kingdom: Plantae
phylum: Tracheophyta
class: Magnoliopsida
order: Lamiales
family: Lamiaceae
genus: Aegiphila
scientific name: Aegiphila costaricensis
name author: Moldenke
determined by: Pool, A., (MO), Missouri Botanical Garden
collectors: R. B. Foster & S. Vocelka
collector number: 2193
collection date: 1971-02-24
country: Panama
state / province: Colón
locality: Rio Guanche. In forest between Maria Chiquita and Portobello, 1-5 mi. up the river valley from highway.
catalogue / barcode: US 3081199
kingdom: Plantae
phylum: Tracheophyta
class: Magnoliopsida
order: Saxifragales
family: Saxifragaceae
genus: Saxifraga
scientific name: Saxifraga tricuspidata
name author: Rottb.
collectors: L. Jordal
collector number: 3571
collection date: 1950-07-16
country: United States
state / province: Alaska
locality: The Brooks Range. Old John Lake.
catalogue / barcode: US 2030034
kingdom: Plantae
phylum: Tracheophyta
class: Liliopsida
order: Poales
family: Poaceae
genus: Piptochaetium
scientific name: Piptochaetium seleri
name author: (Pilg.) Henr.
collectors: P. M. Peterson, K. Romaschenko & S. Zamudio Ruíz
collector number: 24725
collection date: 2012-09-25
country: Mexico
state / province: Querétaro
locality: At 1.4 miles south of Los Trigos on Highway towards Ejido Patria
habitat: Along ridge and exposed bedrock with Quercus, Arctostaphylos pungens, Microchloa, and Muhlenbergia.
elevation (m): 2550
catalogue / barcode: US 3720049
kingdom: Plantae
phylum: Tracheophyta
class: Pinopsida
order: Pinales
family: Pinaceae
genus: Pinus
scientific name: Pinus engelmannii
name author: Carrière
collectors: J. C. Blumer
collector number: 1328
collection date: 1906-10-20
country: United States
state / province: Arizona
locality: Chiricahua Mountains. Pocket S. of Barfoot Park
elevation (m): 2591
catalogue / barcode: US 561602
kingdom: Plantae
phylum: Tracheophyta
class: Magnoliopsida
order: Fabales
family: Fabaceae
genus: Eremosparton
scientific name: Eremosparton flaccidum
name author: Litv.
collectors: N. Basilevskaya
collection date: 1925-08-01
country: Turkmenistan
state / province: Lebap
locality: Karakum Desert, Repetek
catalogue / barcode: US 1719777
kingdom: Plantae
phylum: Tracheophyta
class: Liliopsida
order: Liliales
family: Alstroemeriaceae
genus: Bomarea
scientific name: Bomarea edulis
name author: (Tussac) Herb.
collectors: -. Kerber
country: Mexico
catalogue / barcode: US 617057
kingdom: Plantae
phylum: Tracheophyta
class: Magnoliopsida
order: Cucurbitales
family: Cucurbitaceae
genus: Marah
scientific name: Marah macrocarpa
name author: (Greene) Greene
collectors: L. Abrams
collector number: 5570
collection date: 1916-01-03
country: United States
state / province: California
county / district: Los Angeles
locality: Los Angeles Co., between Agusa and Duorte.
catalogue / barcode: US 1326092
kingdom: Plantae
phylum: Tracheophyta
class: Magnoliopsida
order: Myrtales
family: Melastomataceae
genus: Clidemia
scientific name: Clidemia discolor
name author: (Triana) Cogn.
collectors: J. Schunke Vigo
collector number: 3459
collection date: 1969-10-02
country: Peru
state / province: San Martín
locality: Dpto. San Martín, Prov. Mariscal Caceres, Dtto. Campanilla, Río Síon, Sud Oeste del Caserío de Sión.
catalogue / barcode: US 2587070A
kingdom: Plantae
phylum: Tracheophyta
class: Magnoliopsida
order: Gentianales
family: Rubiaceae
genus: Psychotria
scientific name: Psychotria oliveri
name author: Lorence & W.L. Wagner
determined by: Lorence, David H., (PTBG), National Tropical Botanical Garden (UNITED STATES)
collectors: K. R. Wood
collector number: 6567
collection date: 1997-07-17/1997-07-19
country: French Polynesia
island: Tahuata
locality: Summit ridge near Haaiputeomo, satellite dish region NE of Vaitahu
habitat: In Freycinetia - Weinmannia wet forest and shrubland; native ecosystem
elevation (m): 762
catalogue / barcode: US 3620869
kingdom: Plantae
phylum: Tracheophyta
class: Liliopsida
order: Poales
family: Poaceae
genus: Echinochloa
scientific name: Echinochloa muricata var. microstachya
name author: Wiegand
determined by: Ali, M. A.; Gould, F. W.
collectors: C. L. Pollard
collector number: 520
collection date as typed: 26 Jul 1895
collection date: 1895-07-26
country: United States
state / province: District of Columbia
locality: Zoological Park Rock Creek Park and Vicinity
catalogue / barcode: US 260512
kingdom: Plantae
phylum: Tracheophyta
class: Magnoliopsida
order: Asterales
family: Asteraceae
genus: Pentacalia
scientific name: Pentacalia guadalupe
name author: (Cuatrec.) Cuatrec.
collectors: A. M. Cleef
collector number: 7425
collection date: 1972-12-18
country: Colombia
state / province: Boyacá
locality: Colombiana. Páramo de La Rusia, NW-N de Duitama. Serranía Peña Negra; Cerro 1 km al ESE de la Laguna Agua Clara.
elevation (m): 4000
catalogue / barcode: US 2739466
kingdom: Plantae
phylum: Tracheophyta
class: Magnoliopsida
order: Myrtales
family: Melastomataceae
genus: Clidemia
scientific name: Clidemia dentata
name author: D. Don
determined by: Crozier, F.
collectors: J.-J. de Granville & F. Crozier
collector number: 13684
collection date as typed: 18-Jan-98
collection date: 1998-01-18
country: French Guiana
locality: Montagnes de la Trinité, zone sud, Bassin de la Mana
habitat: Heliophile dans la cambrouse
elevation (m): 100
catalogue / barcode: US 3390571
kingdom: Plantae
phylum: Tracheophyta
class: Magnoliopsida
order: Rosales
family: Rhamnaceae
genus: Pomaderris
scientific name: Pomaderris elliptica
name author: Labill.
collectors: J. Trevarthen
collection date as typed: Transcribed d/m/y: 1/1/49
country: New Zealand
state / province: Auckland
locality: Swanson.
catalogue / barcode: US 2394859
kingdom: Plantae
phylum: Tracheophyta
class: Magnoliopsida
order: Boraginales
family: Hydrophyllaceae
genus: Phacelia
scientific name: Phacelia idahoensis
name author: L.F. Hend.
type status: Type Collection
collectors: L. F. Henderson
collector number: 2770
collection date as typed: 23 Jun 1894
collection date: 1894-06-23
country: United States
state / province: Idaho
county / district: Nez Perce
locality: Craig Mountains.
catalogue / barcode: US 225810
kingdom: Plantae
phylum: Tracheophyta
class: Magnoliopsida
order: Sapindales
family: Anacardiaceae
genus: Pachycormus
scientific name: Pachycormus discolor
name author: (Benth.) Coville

+++

▶ What is required:
Copy the data above verbatim, from its first line through the line that contains "collector number: 2193", with both of those lines included.

▶ The solution:
kingdom: Plantae
phylum: Tracheophyta
class: Magnoliopsida
order: Lamiales
family: Lamiaceae
genus: Aegiphila
scientific name: Aegiphila costaricensis
name author: Moldenke
determined by: Pool, A., (MO), Missouri Botanical Garden
collectors: R. B. Foster & S. Vocelka
collector number: 2193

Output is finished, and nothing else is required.